▶ [EXERCISE DESCRIPTION]:
Please return each record below exactly, with nothing left out.

▶ [EXTRACTED INFORMATION]:
# # # # #
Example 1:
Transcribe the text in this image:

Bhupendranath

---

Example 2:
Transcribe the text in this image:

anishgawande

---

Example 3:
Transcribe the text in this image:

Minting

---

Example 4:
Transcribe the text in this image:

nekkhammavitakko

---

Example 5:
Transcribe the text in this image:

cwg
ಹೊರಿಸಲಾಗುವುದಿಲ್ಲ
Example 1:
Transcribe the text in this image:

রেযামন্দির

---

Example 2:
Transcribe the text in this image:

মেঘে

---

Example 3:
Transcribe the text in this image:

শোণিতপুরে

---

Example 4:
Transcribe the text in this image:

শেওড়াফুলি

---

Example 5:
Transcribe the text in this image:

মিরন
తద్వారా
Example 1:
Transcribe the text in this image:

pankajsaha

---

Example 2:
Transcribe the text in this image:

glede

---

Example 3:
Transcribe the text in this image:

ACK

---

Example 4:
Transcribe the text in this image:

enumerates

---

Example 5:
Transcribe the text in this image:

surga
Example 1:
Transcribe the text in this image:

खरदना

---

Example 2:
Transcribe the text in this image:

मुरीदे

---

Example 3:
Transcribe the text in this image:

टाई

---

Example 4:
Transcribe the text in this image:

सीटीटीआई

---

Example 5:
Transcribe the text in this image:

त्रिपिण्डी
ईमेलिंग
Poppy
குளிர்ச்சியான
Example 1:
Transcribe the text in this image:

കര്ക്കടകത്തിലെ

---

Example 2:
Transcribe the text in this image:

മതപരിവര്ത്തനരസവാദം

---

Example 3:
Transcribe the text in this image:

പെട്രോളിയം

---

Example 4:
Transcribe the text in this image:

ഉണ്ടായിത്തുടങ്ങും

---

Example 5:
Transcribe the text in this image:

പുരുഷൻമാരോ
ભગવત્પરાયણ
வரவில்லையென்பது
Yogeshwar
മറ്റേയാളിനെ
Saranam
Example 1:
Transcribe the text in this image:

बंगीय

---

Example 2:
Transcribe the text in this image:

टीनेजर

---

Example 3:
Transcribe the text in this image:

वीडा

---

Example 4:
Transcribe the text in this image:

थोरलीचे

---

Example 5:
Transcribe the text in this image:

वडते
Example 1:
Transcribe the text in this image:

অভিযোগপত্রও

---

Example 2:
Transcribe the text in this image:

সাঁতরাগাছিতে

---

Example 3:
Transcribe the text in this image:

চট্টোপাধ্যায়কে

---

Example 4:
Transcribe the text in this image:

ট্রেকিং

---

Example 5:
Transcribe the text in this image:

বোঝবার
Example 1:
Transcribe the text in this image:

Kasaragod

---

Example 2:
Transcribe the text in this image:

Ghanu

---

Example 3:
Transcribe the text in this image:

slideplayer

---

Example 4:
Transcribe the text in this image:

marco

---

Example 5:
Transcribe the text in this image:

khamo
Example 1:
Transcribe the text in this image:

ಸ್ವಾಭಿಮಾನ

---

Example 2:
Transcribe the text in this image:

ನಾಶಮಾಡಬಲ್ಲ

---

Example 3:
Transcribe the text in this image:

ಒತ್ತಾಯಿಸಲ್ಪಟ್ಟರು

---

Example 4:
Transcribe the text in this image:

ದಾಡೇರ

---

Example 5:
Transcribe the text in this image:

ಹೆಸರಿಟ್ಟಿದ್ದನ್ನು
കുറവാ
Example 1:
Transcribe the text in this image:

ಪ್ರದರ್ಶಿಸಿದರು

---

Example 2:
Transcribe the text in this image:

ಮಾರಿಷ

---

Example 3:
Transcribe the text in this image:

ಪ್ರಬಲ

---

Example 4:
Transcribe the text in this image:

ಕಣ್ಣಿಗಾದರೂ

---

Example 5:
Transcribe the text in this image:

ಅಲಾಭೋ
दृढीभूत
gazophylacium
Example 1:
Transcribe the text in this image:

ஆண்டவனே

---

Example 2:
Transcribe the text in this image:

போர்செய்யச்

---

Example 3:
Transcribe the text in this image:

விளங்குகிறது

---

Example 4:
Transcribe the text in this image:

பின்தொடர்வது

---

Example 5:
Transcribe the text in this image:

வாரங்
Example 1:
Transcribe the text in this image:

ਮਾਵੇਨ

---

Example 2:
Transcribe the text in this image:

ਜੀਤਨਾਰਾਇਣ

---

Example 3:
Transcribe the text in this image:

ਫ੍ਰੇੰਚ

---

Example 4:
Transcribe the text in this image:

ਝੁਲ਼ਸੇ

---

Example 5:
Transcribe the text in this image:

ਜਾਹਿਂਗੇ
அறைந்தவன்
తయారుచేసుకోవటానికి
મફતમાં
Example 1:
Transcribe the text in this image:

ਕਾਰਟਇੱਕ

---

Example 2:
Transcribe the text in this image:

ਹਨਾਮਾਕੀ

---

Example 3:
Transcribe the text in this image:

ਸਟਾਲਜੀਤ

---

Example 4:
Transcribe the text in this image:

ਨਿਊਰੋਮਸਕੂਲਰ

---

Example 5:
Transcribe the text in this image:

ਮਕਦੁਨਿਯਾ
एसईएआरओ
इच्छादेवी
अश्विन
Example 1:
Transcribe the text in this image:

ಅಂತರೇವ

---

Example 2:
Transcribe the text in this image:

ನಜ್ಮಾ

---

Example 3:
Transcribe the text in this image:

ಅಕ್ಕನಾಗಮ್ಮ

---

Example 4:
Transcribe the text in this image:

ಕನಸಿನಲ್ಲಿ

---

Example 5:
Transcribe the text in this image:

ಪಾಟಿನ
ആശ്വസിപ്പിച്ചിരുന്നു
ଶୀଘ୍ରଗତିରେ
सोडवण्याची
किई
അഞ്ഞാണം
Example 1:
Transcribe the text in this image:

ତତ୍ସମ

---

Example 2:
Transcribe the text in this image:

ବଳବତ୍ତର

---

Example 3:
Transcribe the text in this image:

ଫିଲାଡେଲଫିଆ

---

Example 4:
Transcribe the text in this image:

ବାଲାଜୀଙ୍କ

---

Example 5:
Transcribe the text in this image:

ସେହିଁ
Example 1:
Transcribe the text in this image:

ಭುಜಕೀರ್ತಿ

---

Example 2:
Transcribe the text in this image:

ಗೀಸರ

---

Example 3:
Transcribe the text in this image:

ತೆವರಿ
# # # # #
▶ [EXERCISE SOLUTION]:
Example 1:
Transcribe the text in this image:

Bhupendranath

---

Example 2:
Transcribe the text in this image:

anishgawande

---

Example 3:
Transcribe the text in this image:

Minting

---

Example 4:
Transcribe the text in this image:

nekkhammavitakko

---

Example 5:
Transcribe the text in this image:

cwg
ಹೊರಿಸಲಾಗುವುದಿಲ್ಲ
Example 1:
Transcribe the text in this image:

রেযামন্দির

---

Example 2:
Transcribe the text in this image:

মেঘে

---

Example 3:
Transcribe the text in this image:

শোণিতপুরে

---

Example 4:
Transcribe the text in this image:

শেওড়াফুলি

---

Example 5:
Transcribe the text in this image:

মিরন
తద్వారా
Example 1:
Transcribe the text in this image:

pankajsaha

---

Example 2:
Transcribe the text in this image:

glede

---

Example 3:
Transcribe the text in this image:

ACK

---

Example 4:
Transcribe the text in this image:

enumerates

---

Example 5:
Transcribe the text in this image:

surga
Example 1:
Transcribe the text in this image:

खरदना

---

Example 2:
Transcribe the text in this image:

मुरीदे

---

Example 3:
Transcribe the text in this image:

टाई

---

Example 4:
Transcribe the text in this image:

सीटीटीआई

---

Example 5:
Transcribe the text in this image:

त्रिपिण्डी
ईमेलिंग
Poppy
குளிர்ச்சியான
Example 1:
Transcribe the text in this image:

കര്ക്കടകത്തിലെ

---

Example 2:
Transcribe the text in this image:

മതപരിവര്ത്തനരസവാദം

---

Example 3:
Transcribe the text in this image:

പെട്രോളിയം

---

Example 4:
Transcribe the text in this image:

ഉണ്ടായിത്തുടങ്ങും

---

Example 5:
Transcribe the text in this image:

പുരുഷൻമാരോ
ભગવત્પરાયણ
வரவில்லையென்பது
Yogeshwar
മറ്റേയാളിനെ
Saranam
Example 1:
Transcribe the text in this image:

बंगीय

---

Example 2:
Transcribe the text in this image:

टीनेजर

---

Example 3:
Transcribe the text in this image:

वीडा

---

Example 4:
Transcribe the text in this image:

थोरलीचे

---

Example 5:
Transcribe the text in this image:

वडते
Example 1:
Transcribe the text in this image:

অভিযোগপত্রও

---

Example 2:
Transcribe the text in this image:

সাঁতরাগাছিতে

---

Example 3:
Transcribe the text in this image:

চট্টোপাধ্যায়কে

---

Example 4:
Transcribe the text in this image:

ট্রেকিং

---

Example 5:
Transcribe the text in this image:

বোঝবার
Example 1:
Transcribe the text in this image:

Kasaragod

---

Example 2:
Transcribe the text in this image:

Ghanu

---

Example 3:
Transcribe the text in this image:

slideplayer

---

Example 4:
Transcribe the text in this image:

marco

---

Example 5:
Transcribe the text in this image:

khamo
Example 1:
Transcribe the text in this image:

ಸ್ವಾಭಿಮಾನ

---

Example 2:
Transcribe the text in this image:

ನಾಶಮಾಡಬಲ್ಲ

---

Example 3:
Transcribe the text in this image:

ಒತ್ತಾಯಿಸಲ್ಪಟ್ಟರು

---

Example 4:
Transcribe the text in this image:

ದಾಡೇರ

---

Example 5:
Transcribe the text in this image:

ಹೆಸರಿಟ್ಟಿದ್ದನ್ನು
കുറവാ
Example 1:
Transcribe the text in this image:

ಪ್ರದರ್ಶಿಸಿದರು

---

Example 2:
Transcribe the text in this image:

ಮಾರಿಷ

---

Example 3:
Transcribe the text in this image:

ಪ್ರಬಲ

---

Example 4:
Transcribe the text in this image:

ಕಣ್ಣಿಗಾದರೂ

---

Example 5:
Transcribe the text in this image:

ಅಲಾಭೋ
दृढीभूत
gazophylacium
Example 1:
Transcribe the text in this image:

ஆண்டவனே

---

Example 2:
Transcribe the text in this image:

போர்செய்யச்

---

Example 3:
Transcribe the text in this image:

விளங்குகிறது

---

Example 4:
Transcribe the text in this image:

பின்தொடர்வது

---

Example 5:
Transcribe the text in this image:

வாரங்
Example 1:
Transcribe the text in this image:

ਮਾਵੇਨ

---

Example 2:
Transcribe the text in this image:

ਜੀਤਨਾਰਾਇਣ

---

Example 3:
Transcribe the text in this image:

ਫ੍ਰੇੰਚ

---

Example 4:
Transcribe the text in this image:

ਝੁਲ਼ਸੇ

---

Example 5:
Transcribe the text in this image:

ਜਾਹਿਂਗੇ
அறைந்தவன்
తయారుచేసుకోవటానికి
મફતમાં
Example 1:
Transcribe the text in this image:

ਕਾਰਟਇੱਕ

---

Example 2:
Transcribe the text in this image:

ਹਨਾਮਾਕੀ

---

Example 3:
Transcribe the text in this image:

ਸਟਾਲਜੀਤ

---

Example 4:
Transcribe the text in this image:

ਨਿਊਰੋਮਸਕੂਲਰ

---

Example 5:
Transcribe the text in this image:

ਮਕਦੁਨਿਯਾ
एसईएआरओ
इच्छादेवी
अश्विन
Example 1:
Transcribe the text in this image:

ಅಂತರೇವ

---

Example 2:
Transcribe the text in this image:

ನಜ್ಮಾ

---

Example 3:
Transcribe the text in this image:

ಅಕ್ಕನಾಗಮ್ಮ

---

Example 4:
Transcribe the text in this image:

ಕನಸಿನಲ್ಲಿ

---

Example 5:
Transcribe the text in this image:

ಪಾಟಿನ
ആശ്വസിപ്പിച്ചിരുന്നു
ଶୀଘ୍ରଗତିରେ
सोडवण्याची
किई
അഞ്ഞാണം
Example 1:
Transcribe the text in this image:

ତତ୍ସମ

---

Example 2:
Transcribe the text in this image:

ବଳବତ୍ତର

---

Example 3:
Transcribe the text in this image:

ଫିଲାଡେଲଫିଆ

---

Example 4:
Transcribe the text in this image:

ବାଲାଜୀଙ୍କ

---

Example 5:
Transcribe the text in this image:

ସେହିଁ
Example 1:
Transcribe the text in this image:

ಭುಜಕೀರ್ತಿ

---

Example 2:
Transcribe the text in this image:

ಗೀಸರ

---

Example 3:
Transcribe the text in this image:

ತೆವರಿ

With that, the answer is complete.